An ‘order of preference’ based reverse inheritance/maintenance format is being drawn out by the panel to address the destitute parents. The hill state’s UCC report is also pitching for ‘visitation rights’ for both paternal/maternal grandparents in case of divorce/separation/death of one spouse.

The five-member panel, chaired by retired Justice Ranjana Desai is learnt to have nearly readied its key recommendations for submission to the government this week, ET has learnt.

Following the 2005 Supreme Court order, Hindu women, who practically had no parental property rights earlier, now have equal claim on parental property as men. The UCC panel intends to extend equal property share in parental property to Muslim women as well. Current Muslim personal laws allow the son to inherit double the share compared to the daughter. A 50% share is now set to be pitched for women across all religions by the state panel.

Both polygamy and polyandry, permitted to Muslims under certain conditions and in tribal populations respectively, are set to be rejected by the panel. Both issues are likely to meet resistance from the state’s Muslim community, especially the older generation.

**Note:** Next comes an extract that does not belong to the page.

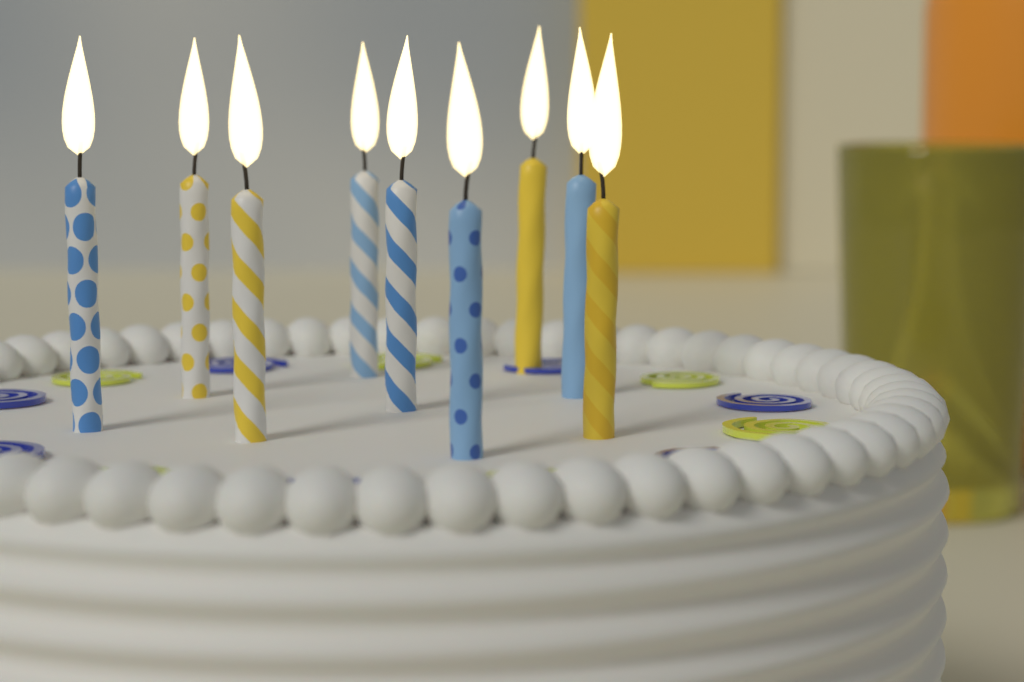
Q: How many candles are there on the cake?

The third issue has been raising the age of marriage of women from 18 years to 21 years, just like men. While some Muslim bodies have opposed all three UCC proposals, those part of the deliberations across the state point to support from the younger Muslim population for these reforms.

Only the Hindu personal law allows for legal adoption of a child and vests legal and inheritance rights in the child equivalent to a biological child. People from other religions such as Muslims, Parsis, Jews can adopt/foster under the Guardians and Wards Act, 1890, as well as the more recent Juvenile Justice (Care & Protection of Children) Act, 2000. However, these do not grant the same legal status/rights to the adopted child. The Uttarakhand UCC panel is set to recommend the same legal adoption rights for parents and the adopted child across all religions.

The Hindu Male
For Hindus, the coparcenary rights (ancestral property rights by birth) allowed to Hindu male heirs of a joint family is set to get the axe under the proposed UCC.

The Supreme Court order of 2005 already gives Hindu women equal rights on ancestral and agricultural property. It is felt by the panel that in the spirit of the order, it is only proper to do away with exclusive male coparcenary rights altogether for gender equality.